After winning the previous three stages to build up a significant advantage, Roglič protected his lead and finished safely in the peloton during Stage 7 to end the week-long race 18 seconds ahead of João Almeida of Portugal and 23 seconds ahead of British cyclist Tao Geoghegan Hart.

Roglič won the Tirreno in 2019. Fellow Slovenian Tadej Pogačar won the two previous editions but the two-time defending champion was competing at the Paris-Nice race which he won.

Belgian cyclist Jasper Philipsen won a bunch sprint to take the stage win. The Alpecin-Deceuninck rider edged out Dylan Groenewegen and Alberto Dainese.

It was Philipsen’s second sprint victory at this year’s Tirreno, setting him up as one of the favorites for next weekend’s Milan-San Remo race.

“I was dying in the end, my legs felt really painful, but I’m happy that I could keep it to the finish,” Philipsen said.

“The sprint stage is always different from a classic like San Remo but of course we have some confidence. We have a strong team I think. So now it’s good to take some time off, recover a little bit and try to be on top level.”

There was an early breakaway in the 154-kilometer (96-mile) route that started and finished in San Benedetto del Tronto but the eight riders were caught with just over 3 kilometers (2 miles) remaining.

Pogacar tops Gaudu, Vingegaard to win Paris-Nice


NICE, France — An impressive Tadej Pogacar clinched the final stage with a solo escape to win the week-long Paris-Nice.

David Gaudu finished second overall, 53 seconds behind Pogacar, while Jonas Vingegaard was third at 1 minute, 39 seconds back.

Pogacar attacked during the climb of Col d’Eze with 18 kilometers (11.2 miles) to go, finishing the eighth stage 33 seconds ahead of a small group made up of Vingegaard, Gaudu, Simon Yates and Matteo Jorgenson.

The Slovenian rider completed the 118-kilometer trek around Nice in 2 hours, 51 minutes, 2 seconds, crossing the finish line with both arms raised before taking a bow in front of the crowd and clapping his hands.

Pogacar now has a slight mental edge over Vingegaard, also outclassing him last October to win the Tour of Lombardy.

The duel between Pogacar and Vingegaard has become one of the biggest rivalries in cycling. Vingegaard finished second behind Pogacar in the 2021 Tour de France. But the Danish rider managed to beat Pogacar in the 2022 Tour de France for his first major title.

Vingegaard still has time to hit peak form. The Tour de France starts July 1.

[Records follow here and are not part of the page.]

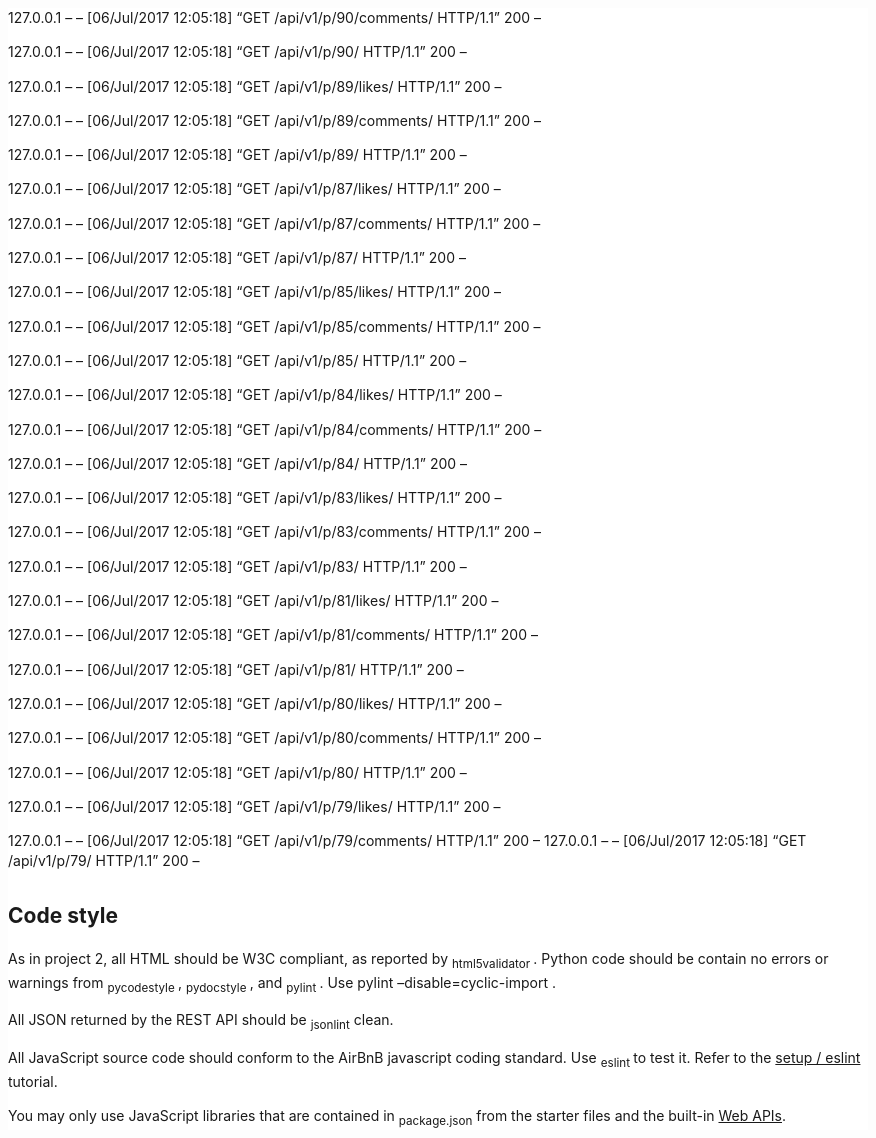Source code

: 127.0.0.1 – – [06/Jul/2017 12:05:18] “GET /api/v1/p/90/comments/ HTTP/1.1” 200 –

127.0.0.1 – – [06/Jul/2017 12:05:18] “GET /api/v1/p/90/ HTTP/1.1” 200 –

127.0.0.1 – – [06/Jul/2017 12:05:18] “GET /api/v1/p/89/likes/ HTTP/1.1” 200 –

127.0.0.1 – – [06/Jul/2017 12:05:18] “GET /api/v1/p/89/comments/ HTTP/1.1” 200 –

127.0.0.1 – – [06/Jul/2017 12:05:18] “GET /api/v1/p/89/ HTTP/1.1” 200 –

127.0.0.1 – – [06/Jul/2017 12:05:18] “GET /api/v1/p/87/likes/ HTTP/1.1” 200 –

127.0.0.1 – – [06/Jul/2017 12:05:18] “GET /api/v1/p/87/comments/ HTTP/1.1” 200 –

127.0.0.1 – – [06/Jul/2017 12:05:18] “GET /api/v1/p/87/ HTTP/1.1” 200 –

127.0.0.1 – – [06/Jul/2017 12:05:18] “GET /api/v1/p/85/likes/ HTTP/1.1” 200 –

127.0.0.1 – – [06/Jul/2017 12:05:18] “GET /api/v1/p/85/comments/ HTTP/1.1” 200 –

127.0.0.1 – – [06/Jul/2017 12:05:18] “GET /api/v1/p/85/ HTTP/1.1” 200 –

127.0.0.1 – – [06/Jul/2017 12:05:18] “GET /api/v1/p/84/likes/ HTTP/1.1” 200 –

127.0.0.1 – – [06/Jul/2017 12:05:18] “GET /api/v1/p/84/comments/ HTTP/1.1” 200 –

127.0.0.1 – – [06/Jul/2017 12:05:18] “GET /api/v1/p/84/ HTTP/1.1” 200 –

127.0.0.1 – – [06/Jul/2017 12:05:18] “GET /api/v1/p/83/likes/ HTTP/1.1” 200 –

127.0.0.1 – – [06/Jul/2017 12:05:18] “GET /api/v1/p/83/comments/ HTTP/1.1” 200 –

127.0.0.1 – – [06/Jul/2017 12:05:18] “GET /api/v1/p/83/ HTTP/1.1” 200 –

127.0.0.1 – – [06/Jul/2017 12:05:18] “GET /api/v1/p/81/likes/ HTTP/1.1” 200 –

127.0.0.1 – – [06/Jul/2017 12:05:18] “GET /api/v1/p/81/comments/ HTTP/1.1” 200 –

127.0.0.1 – – [06/Jul/2017 12:05:18] “GET /api/v1/p/81/ HTTP/1.1” 200 –

127.0.0.1 – – [06/Jul/2017 12:05:18] “GET /api/v1/p/80/likes/ HTTP/1.1” 200 –

127.0.0.1 – – [06/Jul/2017 12:05:18] “GET /api/v1/p/80/comments/ HTTP/1.1” 200 –

127.0.0.1 – – [06/Jul/2017 12:05:18] “GET /api/v1/p/80/ HTTP/1.1” 200 –

127.0.0.1 – – [06/Jul/2017 12:05:18] “GET /api/v1/p/79/likes/ HTTP/1.1” 200 –

127.0.0.1 – – [06/Jul/2017 12:05:18] “GET /api/v1/p/79/comments/ HTTP/1.1” 200 – 127.0.0.1 – – [06/Jul/2017 12:05:18] “GET /api/v1/p/79/ HTTP/1.1” 200 –

<h2>Code style</h2>
As in project 2, all HTML should be W3C compliant, as reported by <sub>html5validator </sub>. Python code should be contain no errors or warnings from <sub>pycodestyle </sub>, <sub>pydocstyle </sub>, and <sub>pylint </sub>. Use pylint –disable=cyclic-import .

All JSON returned by the REST API should be <sub>jsonlint</sub> clean.

All JavaScript source code should conform to the AirBnB javascript coding standard. Use <sub>eslint </sub>to test it. Refer to the <a href="https://eecs485staff.github.io/p3-insta485-clientside/setup_react.html#eslint">setup / eslint</a> tutorial.

You may only use JavaScript libraries that are contained in <sub>package.json</sub> from the starter files and the built-in <a href="https://developer.mozilla.org/en-US/docs/Web/API">Web APIs</a>.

Pogacar is the current leader in the UCI men’s road racing world rankings.

Pogacar and Vingegaard both started the season well. Last month in Spain, Pogacar won the Tour of Andalucia while Vingegaard won the O Gran Camino. Pogacar took the yellow jersey by winning the fourth stage. He dumped Vingegaard in the climb of La Loge des Gardes. Only Gaudu could stay on Pogacar’s wheel.

The two-time Tour de France winner extended his overall lead by taking Stage 7, beating Gaudu and Vingegaard in a small sprint atop Col de la Couillole.

French rider Gaudu finished fourth overall in the 2022 Tour de France but failed to finish in the past two editions of Paris-Nice.

The next race on the UCI World Tour is the Milan-San Remo classic on March 18.